Alchemie lautet das Thema der November-Nummer unserer Zeitschrift «Alpina». Beim Leser wird sich sofort die Frage aufdrängen, was Alchemie mit der Freimaurerei zu tun hat. Ist sie eine Wurzel unserer Bruderschaft oder hat sie überhaupt nichts mit der Freimaurerei zu tun? Diese Frage wird in Bruderkreisen seit vielen Jahren diskutiert. Eine allgemein verbindliche Antwort zu geben, fällt schwer. (Alchemie wird auch Alchimie oder Alchymie geschrieben. Wir verwenden in diesem Heft nur die Form Alchemie).

Alchemie hiess ursprünglich die «Chemie im Allgemeinen», später wurde der Begriff auf die Goldmacherkunst ganz allgemein angewendet.
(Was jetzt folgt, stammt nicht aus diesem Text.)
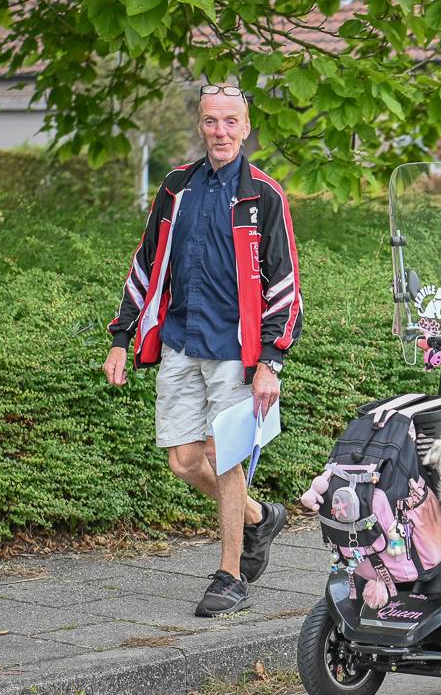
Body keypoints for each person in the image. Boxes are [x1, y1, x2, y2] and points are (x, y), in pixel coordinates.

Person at [103, 83, 302, 617]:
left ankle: (230, 575)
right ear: (200, 124)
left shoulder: (264, 195)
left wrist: (272, 361)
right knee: (184, 462)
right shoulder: (175, 188)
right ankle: (260, 518)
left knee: (226, 458)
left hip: (236, 350)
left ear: (245, 125)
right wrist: (122, 337)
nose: (221, 132)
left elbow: (285, 286)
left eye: (230, 122)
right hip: (179, 341)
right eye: (212, 121)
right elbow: (145, 264)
In Ägypten war die Alchemie eine okkultistisch-mystische Lehre, die auf den Gott Hermes Trismegistos zurückführt und daher auch hermetische Kunst genannt wurde. Die Araber griffen vornehmlich die praktischen Ergebnisse der Alchemie auf. In der Folge nahm die Alchemie, vor allem unter dem Einfluss von Paracelsus, immer mehr einen spirituellen Charakter an und ist in dieser Form eine eigenartige Mischung von Wissen und Spekulation, Empirie und Phantasmagorie.

Im Zeitalter der Entstehung der ersten englischen Grossloge waren alchemistische Einflüsse noch stark wirksam. Es kann daher nicht verwundern, dass – namentlich bei der Entstehung der verschiedenen Systeme – alchemistische Elemente in die Freimaurerei Eingang fanden. Die Schottengrade stützten sich auf die Alchemie. Aber auch verschiedene Hochgradsysteme haben Elemente der Alchemie in ihren Ritualen. Im freimaurerischen Ritual und in der Symbolik sind alchemistische Elemente auch heute noch nachweisbar. Von der Alchemie her ist auch die Anschauung in die Freimaurerei übergegangen, dass die Natur nichts ist als die Stoffwerdung der Gottheit. (Wolfstieg «Philosophie der Freimaurerei»). Die bekannten Hochstapler des 18. Jahrhunderts, wie Gugomos, Rosa, Cagliostro, auch Casanova und der Graf von St. Germain infizierten dort, wo sie mit der Freimaurerei als Hilfsmittel operierten, auch die Freimaurerei mit alchemistischen Vorstellungen.

Aus dieser Sicht ist es wohl begründet, sich in unserer freimaurerischen Zeitschrift einmal etwas eingehender mit der Alchemie zu beschäftigen. Auch wenn man dabei den Stein der Weisen nicht findet, so sieht man doch eine neue Facette unseres Bruderbundes leuchten.